Activity: Rewrite all the records with every "motorcycle" changed to "scooter" and nothing else changed. Leave the pictures out.

┄┄┄┄┄┄

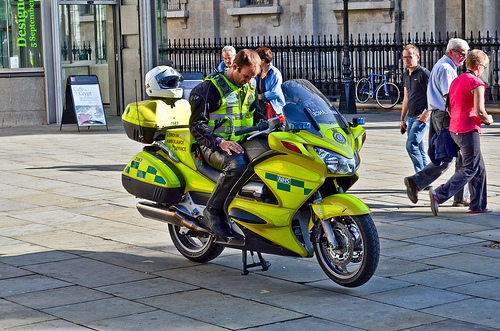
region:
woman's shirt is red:
[449, 71, 484, 137]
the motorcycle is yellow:
[115, 65, 396, 258]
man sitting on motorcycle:
[170, 41, 284, 232]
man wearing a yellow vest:
[186, 68, 266, 157]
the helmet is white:
[133, 54, 203, 126]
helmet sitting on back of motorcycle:
[119, 44, 199, 132]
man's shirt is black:
[395, 66, 432, 121]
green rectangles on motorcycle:
[122, 151, 339, 198]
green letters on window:
[6, 3, 43, 71]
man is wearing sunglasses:
[442, 36, 466, 58]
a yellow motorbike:
[90, 47, 413, 295]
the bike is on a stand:
[233, 245, 292, 285]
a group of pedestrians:
[376, 37, 493, 229]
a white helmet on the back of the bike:
[141, 61, 184, 108]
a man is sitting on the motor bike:
[181, 40, 286, 245]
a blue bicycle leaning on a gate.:
[355, 62, 403, 112]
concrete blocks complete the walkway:
[0, 180, 152, 330]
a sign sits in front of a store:
[50, 67, 110, 136]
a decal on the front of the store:
[7, 0, 52, 60]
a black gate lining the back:
[164, 29, 499, 106]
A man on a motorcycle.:
[116, 47, 393, 306]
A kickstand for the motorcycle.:
[236, 251, 272, 280]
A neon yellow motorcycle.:
[115, 89, 406, 291]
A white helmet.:
[137, 66, 190, 110]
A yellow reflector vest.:
[196, 70, 264, 168]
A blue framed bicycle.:
[356, 60, 406, 112]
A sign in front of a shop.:
[49, 68, 108, 130]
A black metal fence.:
[156, 28, 498, 105]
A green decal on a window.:
[9, 0, 44, 64]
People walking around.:
[376, 28, 498, 216]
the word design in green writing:
[8, 3, 35, 52]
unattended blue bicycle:
[353, 60, 401, 112]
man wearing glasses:
[394, 38, 424, 73]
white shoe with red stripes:
[424, 186, 449, 218]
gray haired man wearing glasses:
[439, 33, 472, 68]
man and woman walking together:
[398, 30, 495, 230]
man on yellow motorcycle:
[87, 33, 401, 303]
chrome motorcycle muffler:
[118, 187, 229, 242]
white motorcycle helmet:
[128, 56, 195, 104]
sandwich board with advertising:
[43, 66, 122, 138]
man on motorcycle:
[101, 40, 380, 288]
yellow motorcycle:
[126, 127, 388, 288]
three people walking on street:
[376, 30, 496, 221]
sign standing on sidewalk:
[55, 70, 110, 135]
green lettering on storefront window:
[5, 0, 36, 55]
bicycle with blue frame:
[353, 65, 398, 115]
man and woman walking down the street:
[425, 30, 495, 216]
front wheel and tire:
[311, 201, 376, 286]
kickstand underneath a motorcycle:
[229, 248, 275, 276]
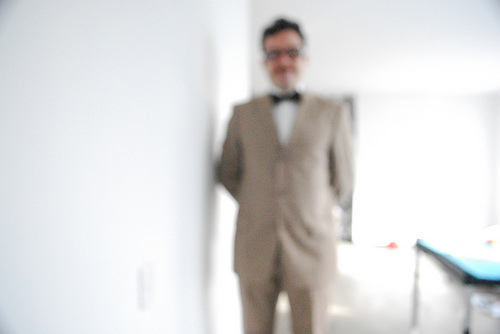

┄┄┄┄┄┄

Final answer:
region:
woman's shirt is red:
[449, 71, 484, 137]
the scooter is yellow:
[115, 65, 396, 258]
man sitting on scooter:
[170, 41, 284, 232]
man wearing a yellow vest:
[186, 68, 266, 157]
the helmet is white:
[133, 54, 203, 126]
helmet sitting on back of scooter:
[119, 44, 199, 132]
man's shirt is black:
[395, 66, 432, 121]
green rectangles on scooter:
[122, 151, 339, 198]
green letters on window:
[6, 3, 43, 71]
man is wearing sunglasses:
[442, 36, 466, 58]
a yellow motorbike:
[90, 47, 413, 295]
the bike is on a stand:
[233, 245, 292, 285]
a group of pedestrians:
[376, 37, 493, 229]
a white helmet on the back of the bike:
[141, 61, 184, 108]
a man is sitting on the motor bike:
[181, 40, 286, 245]
a blue bicycle leaning on a gate.:
[355, 62, 403, 112]
concrete blocks complete the walkway:
[0, 180, 152, 330]
a sign sits in front of a store:
[50, 67, 110, 136]
a decal on the front of the store:
[7, 0, 52, 60]
a black gate lining the back:
[164, 29, 499, 106]
A man on a scooter.:
[116, 47, 393, 306]
A kickstand for the scooter.:
[236, 251, 272, 280]
A neon yellow scooter.:
[115, 89, 406, 291]
A white helmet.:
[137, 66, 190, 110]
A yellow reflector vest.:
[196, 70, 264, 168]
A blue framed bicycle.:
[356, 60, 406, 112]
A sign in front of a shop.:
[49, 68, 108, 130]
A black metal fence.:
[156, 28, 498, 105]
A green decal on a window.:
[9, 0, 44, 64]
People walking around.:
[376, 28, 498, 216]
the word design in green writing:
[8, 3, 35, 52]
unattended blue bicycle:
[353, 60, 401, 112]
man wearing glasses:
[394, 38, 424, 73]
white shoe with red stripes:
[424, 186, 449, 218]
gray haired man wearing glasses:
[439, 33, 472, 68]
man and woman walking together:
[398, 30, 495, 230]
man on yellow scooter:
[87, 33, 401, 303]
chrome scooter muffler:
[118, 187, 229, 242]
white scooter helmet:
[128, 56, 195, 104]
sandwich board with advertising:
[43, 66, 122, 138]
man on scooter:
[101, 40, 380, 288]
yellow scooter:
[126, 127, 388, 288]
three people walking on street:
[376, 30, 496, 221]
sign standing on sidewalk:
[55, 70, 110, 135]
green lettering on storefront window:
[5, 0, 36, 55]
bicycle with blue frame:
[353, 65, 398, 115]
man and woman walking down the street:
[425, 30, 495, 216]
front wheel and tire:
[311, 201, 376, 286]
kickstand underneath a scooter:
[229, 248, 275, 276]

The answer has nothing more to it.